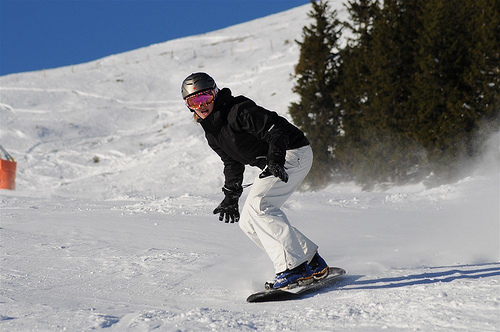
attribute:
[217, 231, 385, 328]
skier — wearing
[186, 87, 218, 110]
goggles — bright , purple tinted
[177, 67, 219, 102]
helmet — grey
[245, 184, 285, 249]
pants — white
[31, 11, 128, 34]
sky — clear, blue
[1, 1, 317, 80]
sky — clear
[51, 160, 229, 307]
snow — white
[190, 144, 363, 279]
pants — white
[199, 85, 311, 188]
jacket — black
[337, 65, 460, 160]
bush — green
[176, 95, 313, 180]
jacket — black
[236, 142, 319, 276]
pants — white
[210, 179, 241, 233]
glove — ON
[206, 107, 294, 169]
jacket — black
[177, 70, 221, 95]
helmet — dark grey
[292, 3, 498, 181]
tree — green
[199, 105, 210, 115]
mouth — open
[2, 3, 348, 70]
sky — dark blue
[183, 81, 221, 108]
goggles — purple tinted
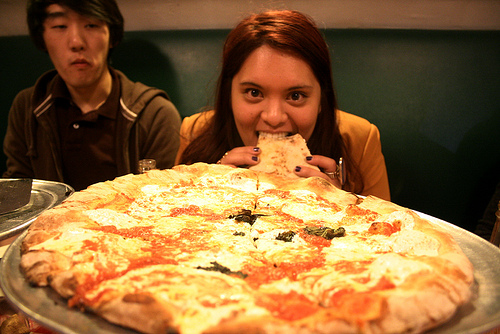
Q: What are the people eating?
A: Pizza.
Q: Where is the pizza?
A: On a tray.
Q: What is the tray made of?
A: Metal.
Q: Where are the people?
A: At a restaurant.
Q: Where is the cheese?
A: On the pizza.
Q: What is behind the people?
A: A wall.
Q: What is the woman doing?
A: Eating pizza.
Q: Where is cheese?
A: On a pizza.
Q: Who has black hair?
A: The man.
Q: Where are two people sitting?
A: In a restaurant booth.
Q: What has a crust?
A: The pizza.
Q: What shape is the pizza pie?
A: Round.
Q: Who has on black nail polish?
A: A woman.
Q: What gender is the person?
A: Female.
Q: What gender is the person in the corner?
A: Male.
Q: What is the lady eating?
A: Pizza.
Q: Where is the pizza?
A: On the pan.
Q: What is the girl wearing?
A: Yellow jacket.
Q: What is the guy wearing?
A: A brown jacket.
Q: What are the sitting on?
A: A bench.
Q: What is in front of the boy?
A: A tin pan.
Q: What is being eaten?
A: Pizza.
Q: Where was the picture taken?
A: In a restaurant.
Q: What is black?
A: Woman's nailpolish.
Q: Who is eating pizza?
A: The woman.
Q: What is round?
A: Pizza pie.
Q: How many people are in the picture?
A: Two.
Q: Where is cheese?
A: On the pizza.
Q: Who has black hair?
A: The man.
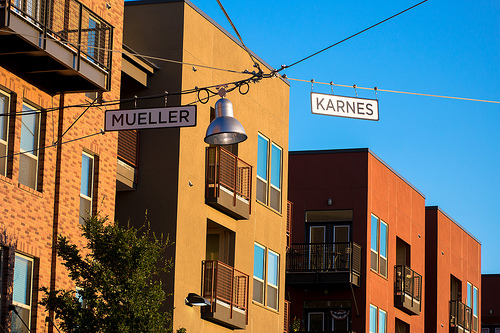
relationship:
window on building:
[76, 144, 98, 234] [0, 1, 290, 332]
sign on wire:
[101, 104, 198, 131] [1, 2, 435, 118]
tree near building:
[39, 210, 188, 333] [0, 1, 290, 332]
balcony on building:
[201, 257, 250, 331] [0, 1, 290, 332]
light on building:
[185, 290, 210, 309] [0, 1, 290, 332]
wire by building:
[1, 2, 435, 118] [0, 1, 290, 332]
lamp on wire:
[203, 97, 250, 148] [1, 2, 435, 118]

- - -

_DIRECTIONS FOR THIS TASK_: Reproduce every line of the records above verbatim, omitting the pictures from your output.

_ANSWER_:
attribute:
[217, 231, 385, 328]
skier — wearing
[186, 87, 218, 110]
goggles — bright , purple tinted
[177, 67, 219, 102]
helmet — grey
[245, 184, 285, 249]
pants — white
[31, 11, 128, 34]
sky — clear, blue
[1, 1, 317, 80]
sky — clear
[51, 160, 229, 307]
snow — white
[190, 144, 363, 279]
pants — white
[199, 85, 311, 188]
jacket — black
[337, 65, 460, 160]
bush — green
[176, 95, 313, 180]
jacket — black
[236, 142, 319, 276]
pants — white
[210, 179, 241, 233]
glove — ON
[206, 107, 294, 169]
jacket — black
[177, 70, 221, 95]
helmet — dark grey
[292, 3, 498, 181]
tree — green
[199, 105, 210, 115]
mouth — open
[2, 3, 348, 70]
sky — dark blue
[183, 81, 221, 108]
goggles — purple tinted
Q: What are the people eating?
A: Pizza.
Q: Where is the pizza?
A: On a tray.
Q: What is the tray made of?
A: Metal.
Q: Where are the people?
A: At a restaurant.
Q: Where is the cheese?
A: On the pizza.
Q: What is behind the people?
A: A wall.
Q: What is the woman doing?
A: Eating pizza.
Q: Where is cheese?
A: On a pizza.
Q: Who has black hair?
A: The man.
Q: Where are two people sitting?
A: In a restaurant booth.
Q: What has a crust?
A: The pizza.
Q: What shape is the pizza pie?
A: Round.
Q: Who has on black nail polish?
A: A woman.
Q: What gender is the person?
A: Female.
Q: What gender is the person in the corner?
A: Male.
Q: What is the lady eating?
A: Pizza.
Q: Where is the pizza?
A: On the pan.
Q: What is the girl wearing?
A: Yellow jacket.
Q: What is the guy wearing?
A: A brown jacket.
Q: What are the sitting on?
A: A bench.
Q: What is in front of the boy?
A: A tin pan.
Q: What is being eaten?
A: Pizza.
Q: Where was the picture taken?
A: In a restaurant.
Q: What is black?
A: Woman's nailpolish.
Q: Who is eating pizza?
A: The woman.
Q: What is round?
A: Pizza pie.
Q: How many people are in the picture?
A: Two.
Q: Where is cheese?
A: On the pizza.
Q: Who has black hair?
A: The man.
relationship:
window on building:
[76, 144, 98, 234] [0, 1, 290, 332]
sign on wire:
[101, 104, 198, 131] [1, 2, 435, 118]
tree near building:
[39, 210, 188, 333] [0, 1, 290, 332]
balcony on building:
[201, 257, 250, 331] [0, 1, 290, 332]
light on building:
[185, 290, 210, 309] [0, 1, 290, 332]
wire by building:
[1, 2, 435, 118] [0, 1, 290, 332]
lamp on wire:
[203, 97, 250, 148] [1, 2, 435, 118]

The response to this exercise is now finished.